# [Stated task]
Copy all of the entries, substituting "field number" for "collector number" wherever it occurs and changing nothing else.

* Begin Listed records *

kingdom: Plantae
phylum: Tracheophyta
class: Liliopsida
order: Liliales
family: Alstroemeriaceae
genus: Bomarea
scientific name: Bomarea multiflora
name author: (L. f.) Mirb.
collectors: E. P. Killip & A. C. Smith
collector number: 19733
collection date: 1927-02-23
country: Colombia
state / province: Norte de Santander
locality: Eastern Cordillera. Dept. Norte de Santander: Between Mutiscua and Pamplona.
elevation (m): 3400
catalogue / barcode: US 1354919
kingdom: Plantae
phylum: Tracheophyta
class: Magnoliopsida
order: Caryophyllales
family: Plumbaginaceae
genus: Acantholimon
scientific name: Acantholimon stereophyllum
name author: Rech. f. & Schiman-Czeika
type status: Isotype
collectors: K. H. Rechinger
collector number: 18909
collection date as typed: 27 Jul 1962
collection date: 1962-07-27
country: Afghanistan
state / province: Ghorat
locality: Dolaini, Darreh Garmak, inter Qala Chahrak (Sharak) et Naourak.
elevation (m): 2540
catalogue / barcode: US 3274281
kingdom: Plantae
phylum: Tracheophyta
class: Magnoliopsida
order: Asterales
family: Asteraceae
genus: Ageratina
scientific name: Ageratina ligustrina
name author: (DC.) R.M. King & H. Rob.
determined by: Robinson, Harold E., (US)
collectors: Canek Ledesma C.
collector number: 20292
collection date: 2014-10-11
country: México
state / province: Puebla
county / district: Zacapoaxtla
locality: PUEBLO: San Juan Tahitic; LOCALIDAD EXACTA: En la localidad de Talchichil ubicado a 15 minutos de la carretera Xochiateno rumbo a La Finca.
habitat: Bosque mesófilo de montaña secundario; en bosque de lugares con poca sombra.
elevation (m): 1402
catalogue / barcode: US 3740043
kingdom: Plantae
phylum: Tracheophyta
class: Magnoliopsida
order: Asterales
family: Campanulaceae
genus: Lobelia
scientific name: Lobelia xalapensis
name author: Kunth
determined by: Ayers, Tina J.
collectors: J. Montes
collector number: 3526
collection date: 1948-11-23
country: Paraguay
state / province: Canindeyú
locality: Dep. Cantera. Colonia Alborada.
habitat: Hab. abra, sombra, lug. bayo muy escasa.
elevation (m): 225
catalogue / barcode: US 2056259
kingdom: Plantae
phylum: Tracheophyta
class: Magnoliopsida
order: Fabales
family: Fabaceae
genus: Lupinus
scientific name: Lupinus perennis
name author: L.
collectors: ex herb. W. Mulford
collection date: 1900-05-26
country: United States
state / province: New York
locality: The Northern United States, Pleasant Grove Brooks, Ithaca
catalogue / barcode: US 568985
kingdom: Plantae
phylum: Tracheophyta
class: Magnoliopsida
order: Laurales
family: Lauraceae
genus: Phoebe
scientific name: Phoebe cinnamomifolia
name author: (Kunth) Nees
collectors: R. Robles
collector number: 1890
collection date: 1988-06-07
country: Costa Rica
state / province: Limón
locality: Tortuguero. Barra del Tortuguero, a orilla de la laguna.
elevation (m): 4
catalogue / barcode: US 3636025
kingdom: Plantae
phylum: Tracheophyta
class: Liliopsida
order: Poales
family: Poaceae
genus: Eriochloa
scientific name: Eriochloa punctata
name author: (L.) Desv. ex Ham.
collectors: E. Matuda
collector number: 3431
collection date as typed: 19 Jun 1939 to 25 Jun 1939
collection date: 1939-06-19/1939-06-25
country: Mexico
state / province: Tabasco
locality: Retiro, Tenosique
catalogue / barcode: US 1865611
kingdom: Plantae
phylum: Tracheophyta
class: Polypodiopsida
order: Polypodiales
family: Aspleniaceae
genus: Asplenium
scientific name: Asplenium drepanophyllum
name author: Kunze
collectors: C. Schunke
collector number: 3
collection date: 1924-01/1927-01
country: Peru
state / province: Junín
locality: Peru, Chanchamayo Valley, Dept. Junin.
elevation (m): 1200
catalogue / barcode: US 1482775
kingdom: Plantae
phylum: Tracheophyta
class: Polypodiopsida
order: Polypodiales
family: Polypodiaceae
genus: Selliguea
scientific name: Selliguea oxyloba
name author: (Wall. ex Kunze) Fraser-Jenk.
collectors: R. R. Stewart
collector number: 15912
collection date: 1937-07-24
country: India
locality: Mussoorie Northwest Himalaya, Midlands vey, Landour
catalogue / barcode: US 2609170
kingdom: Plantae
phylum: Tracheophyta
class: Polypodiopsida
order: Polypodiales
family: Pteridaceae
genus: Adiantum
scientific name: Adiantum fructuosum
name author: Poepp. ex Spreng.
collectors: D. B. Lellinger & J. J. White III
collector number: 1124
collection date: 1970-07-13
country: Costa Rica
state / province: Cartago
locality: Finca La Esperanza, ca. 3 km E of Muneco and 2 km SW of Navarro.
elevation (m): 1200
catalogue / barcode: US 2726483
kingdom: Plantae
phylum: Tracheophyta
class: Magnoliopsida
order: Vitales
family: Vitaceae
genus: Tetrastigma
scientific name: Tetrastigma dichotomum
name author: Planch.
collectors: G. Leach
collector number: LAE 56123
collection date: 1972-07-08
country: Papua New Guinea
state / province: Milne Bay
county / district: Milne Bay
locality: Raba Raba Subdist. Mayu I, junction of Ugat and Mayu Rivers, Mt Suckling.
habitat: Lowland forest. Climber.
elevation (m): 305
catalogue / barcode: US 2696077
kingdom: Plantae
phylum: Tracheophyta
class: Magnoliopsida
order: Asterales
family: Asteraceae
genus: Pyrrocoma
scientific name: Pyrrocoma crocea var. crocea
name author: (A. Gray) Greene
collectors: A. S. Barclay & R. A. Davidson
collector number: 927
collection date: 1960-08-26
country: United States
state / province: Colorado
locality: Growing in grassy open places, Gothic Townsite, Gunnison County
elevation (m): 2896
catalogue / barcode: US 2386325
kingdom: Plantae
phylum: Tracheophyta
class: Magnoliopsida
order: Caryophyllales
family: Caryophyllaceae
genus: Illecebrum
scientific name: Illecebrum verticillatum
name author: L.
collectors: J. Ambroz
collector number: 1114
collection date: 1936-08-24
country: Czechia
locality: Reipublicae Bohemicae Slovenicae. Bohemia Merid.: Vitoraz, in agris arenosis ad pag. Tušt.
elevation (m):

* End Listed records *

# [Reply to the task]
kingdom: Plantae
phylum: Tracheophyta
class: Liliopsida
order: Liliales
family: Alstroemeriaceae
genus: Bomarea
scientific name: Bomarea multiflora
name author: (L. f.) Mirb.
collectors: E. P. Killip & A. C. Smith
field number: 19733
collection date: 1927-02-23
country: Colombia
state / province: Norte de Santander
locality: Eastern Cordillera. Dept. Norte de Santander: Between Mutiscua and Pamplona.
elevation (m): 3400
catalogue / barcode: US 1354919
kingdom: Plantae
phylum: Tracheophyta
class: Magnoliopsida
order: Caryophyllales
family: Plumbaginaceae
genus: Acantholimon
scientific name: Acantholimon stereophyllum
name author: Rech. f. & Schiman-Czeika
type status: Isotype
collectors: K. H. Rechinger
field number: 18909
collection date as typed: 27 Jul 1962
collection date: 1962-07-27
country: Afghanistan
state / province: Ghorat
locality: Dolaini, Darreh Garmak, inter Qala Chahrak (Sharak) et Naourak.
elevation (m): 2540
catalogue / barcode: US 3274281
kingdom: Plantae
phylum: Tracheophyta
class: Magnoliopsida
order: Asterales
family: Asteraceae
genus: Ageratina
scientific name: Ageratina ligustrina
name author: (DC.) R.M. King & H. Rob.
determined by: Robinson, Harold E., (US)
collectors: Canek Ledesma C.
field number: 20292
collection date: 2014-10-11
country: México
state / province: Puebla
county / district: Zacapoaxtla
locality: PUEBLO: San Juan Tahitic; LOCALIDAD EXACTA: En la localidad de Talchichil ubicado a 15 minutos de la carretera Xochiateno rumbo a La Finca.
habitat: Bosque mesófilo de montaña secundario; en bosque de lugares con poca sombra.
elevation (m): 1402
catalogue / barcode: US 3740043
kingdom: Plantae
phylum: Tracheophyta
class: Magnoliopsida
order: Asterales
family: Campanulaceae
genus: Lobelia
scientific name: Lobelia xalapensis
name author: Kunth
determined by: Ayers, Tina J.
collectors: J. Montes
field number: 3526
collection date: 1948-11-23
country: Paraguay
state / province: Canindeyú
locality: Dep. Cantera. Colonia Alborada.
habitat: Hab. abra, sombra, lug. bayo muy escasa.
elevation (m): 225
catalogue / barcode: US 2056259
kingdom: Plantae
phylum: Tracheophyta
class: Magnoliopsida
order: Fabales
family: Fabaceae
genus: Lupinus
scientific name: Lupinus perennis
name author: L.
collectors: ex herb. W. Mulford
collection date: 1900-05-26
country: United States
state / province: New York
locality: The Northern United States, Pleasant Grove Brooks, Ithaca
catalogue / barcode: US 568985
kingdom: Plantae
phylum: Tracheophyta
class: Magnoliopsida
order: Laurales
family: Lauraceae
genus: Phoebe
scientific name: Phoebe cinnamomifolia
name author: (Kunth) Nees
collectors: R. Robles
field number: 1890
collection date: 1988-06-07
country: Costa Rica
state / province: Limón
locality: Tortuguero. Barra del Tortuguero, a orilla de la laguna.
elevation (m): 4
catalogue / barcode: US 3636025
kingdom: Plantae
phylum: Tracheophyta
class: Liliopsida
order: Poales
family: Poaceae
genus: Eriochloa
scientific name: Eriochloa punctata
name author: (L.) Desv. ex Ham.
collectors: E. Matuda
field number: 3431
collection date as typed: 19 Jun 1939 to 25 Jun 1939
collection date: 1939-06-19/1939-06-25
country: Mexico
state / province: Tabasco
locality: Retiro, Tenosique
catalogue / barcode: US 1865611
kingdom: Plantae
phylum: Tracheophyta
class: Polypodiopsida
order: Polypodiales
family: Aspleniaceae
genus: Asplenium
scientific name: Asplenium drepanophyllum
name author: Kunze
collectors: C. Schunke
field number: 3
collection date: 1924-01/1927-01
country: Peru
state / province: Junín
locality: Peru, Chanchamayo Valley, Dept. Junin.
elevation (m): 1200
catalogue / barcode: US 1482775
kingdom: Plantae
phylum: Tracheophyta
class: Polypodiopsida
order: Polypodiales
family: Polypodiaceae
genus: Selliguea
scientific name: Selliguea oxyloba
name author: (Wall. ex Kunze) Fraser-Jenk.
collectors: R. R. Stewart
field number: 15912
collection date: 1937-07-24
country: India
locality: Mussoorie Northwest Himalaya, Midlands vey, Landour
catalogue / barcode: US 2609170
kingdom: Plantae
phylum: Tracheophyta
class: Polypodiopsida
order: Polypodiales
family: Pteridaceae
genus: Adiantum
scientific name: Adiantum fructuosum
name author: Poepp. ex Spreng.
collectors: D. B. Lellinger & J. J. White III
field number: 1124
collection date: 1970-07-13
country: Costa Rica
state / province: Cartago
locality: Finca La Esperanza, ca. 3 km E of Muneco and 2 km SW of Navarro.
elevation (m): 1200
catalogue / barcode: US 2726483
kingdom: Plantae
phylum: Tracheophyta
class: Magnoliopsida
order: Vitales
family: Vitaceae
genus: Tetrastigma
scientific name: Tetrastigma dichotomum
name author: Planch.
collectors: G. Leach
field number: LAE 56123
collection date: 1972-07-08
country: Papua New Guinea
state / province: Milne Bay
county / district: Milne Bay
locality: Raba Raba Subdist. Mayu I, junction of Ugat and Mayu Rivers, Mt Suckling.
habitat: Lowland forest. Climber.
elevation (m): 305
catalogue / barcode: US 2696077
kingdom: Plantae
phylum: Tracheophyta
class: Magnoliopsida
order: Asterales
family: Asteraceae
genus: Pyrrocoma
scientific name: Pyrrocoma crocea var. crocea
name author: (A. Gray) Greene
collectors: A. S. Barclay & R. A. Davidson
field number: 927
collection date: 1960-08-26
country: United States
state / province: Colorado
locality: Growing in grassy open places, Gothic Townsite, Gunnison County
elevation (m): 2896
catalogue / barcode: US 2386325
kingdom: Plantae
phylum: Tracheophyta
class: Magnoliopsida
order: Caryophyllales
family: Caryophyllaceae
genus: Illecebrum
scientific name: Illecebrum verticillatum
name author: L.
collectors: J. Ambroz
field number: 1114
collection date: 1936-08-24
country: Czechia
locality: Reipublicae Bohemicae Slovenicae. Bohemia Merid.: Vitoraz, in agris arenosis ad pag. Tušt.
elevation (m):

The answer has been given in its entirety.